Introduced in PHP 5.5, it is possible to use the MyClass::class
syntax to reference a class instead of passing it as 'MyClass'
, which is not easily refactorable as it's just a string.
I would very much like to do the same thing with the function name, when passing a callback/callable to call_user_func()
or usort()
.
In the example
usort($files, [FileFunctions::class, 'dircmp']);
only FileFunctions
can easily be refactored.
How can I reference the dircmp
function in a similar way?
Using
usort($a, FileFunctions::dircmp);
leads to a Undefined class constant 'dircmp'
fatal error, as the parameter after the double colons is interpreted as a constant (of course).
<?php
class FileFunctions {
static function dircmp($a, $b) {
if ($a == $b) return 0;
return ($a > $b) ? 1:-1;
}
}
$files = [2,6,1,6,9,2,6,1,7,4];
usort($files, function($a, $b) {return FileFunctions::dircmp($a, $b);});
var_dump($files);
PHPStorm10 correctly refactored dircmp
There are some interesting dicussions regarding this in this reddit thread: https://www.reddit.com/r/PHP/comments/47jxd0/rfc_callable_constructors/d0eip6k
the current syntax for calling dynamically using methods as a callback is rather awful
That seems a difficult problem to solve. People who've looked at it have said that it can't be solved without either merging the symbol tables (which isn't ever likely to happen, as it breaks too much code), or alternatively with a new syntax. One thing that would be possible without clashing with any existing syntax is to use $() to be a language construct of 'give me a callable/closure' of this thing:
$(functionName); // Usable at compile time. $(SomeClass::staticMethodNameAsString); //Usable at compile time $($object->methodName); //Usable at runtime
Without merging the symbol tables, that's almost certainly the cleanest, in the sense of the smallest number of characters, to implement it. I can't see any problems with that (other than it's new syntax which everyone gets scared by), but it's beyond my skills to implement.
and
Props for taking the feedback well. There's definitely need for the problem to be solved in a cleaner way than our current options.

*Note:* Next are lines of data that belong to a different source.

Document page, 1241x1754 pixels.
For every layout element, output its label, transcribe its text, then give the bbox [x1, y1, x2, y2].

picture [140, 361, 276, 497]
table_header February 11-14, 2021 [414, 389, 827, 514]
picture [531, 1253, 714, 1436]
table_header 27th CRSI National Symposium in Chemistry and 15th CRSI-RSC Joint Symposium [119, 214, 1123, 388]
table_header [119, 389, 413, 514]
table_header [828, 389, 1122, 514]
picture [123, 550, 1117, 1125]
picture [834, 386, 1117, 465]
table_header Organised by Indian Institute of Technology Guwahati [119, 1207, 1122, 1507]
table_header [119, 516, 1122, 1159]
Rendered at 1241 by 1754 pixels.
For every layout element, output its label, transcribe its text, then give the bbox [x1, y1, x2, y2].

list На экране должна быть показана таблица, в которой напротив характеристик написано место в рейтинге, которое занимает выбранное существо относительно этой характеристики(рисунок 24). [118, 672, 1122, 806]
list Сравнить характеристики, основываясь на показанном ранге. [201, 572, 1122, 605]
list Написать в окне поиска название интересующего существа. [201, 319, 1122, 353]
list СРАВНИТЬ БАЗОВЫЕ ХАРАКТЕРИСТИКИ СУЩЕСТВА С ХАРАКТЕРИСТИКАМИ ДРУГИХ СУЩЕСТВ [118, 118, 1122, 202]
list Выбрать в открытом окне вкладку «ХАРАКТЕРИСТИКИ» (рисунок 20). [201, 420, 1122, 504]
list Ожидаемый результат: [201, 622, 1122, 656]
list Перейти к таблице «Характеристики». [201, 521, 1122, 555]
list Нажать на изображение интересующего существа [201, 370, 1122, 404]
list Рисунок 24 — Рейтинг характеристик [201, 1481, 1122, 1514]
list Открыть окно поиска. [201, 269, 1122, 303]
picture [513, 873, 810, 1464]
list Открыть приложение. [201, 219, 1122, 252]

I completely agree that solving the greater callback syntax is very tricky. Even some sort of syntactic sugar that converts a method call into the current array-as-callable could help a lot. The main issue I have with explicitly using strings is that it makes finding call sites of methods drastically harder, both with static analysis and even basic tools like grep. You can't simply
grep -ri -- '->someMethodCall(' *
when it's being invoked with[$obj, 'someMethodCall']
, and looking for the method name without arrows or parens tends to leave a lot of false positives.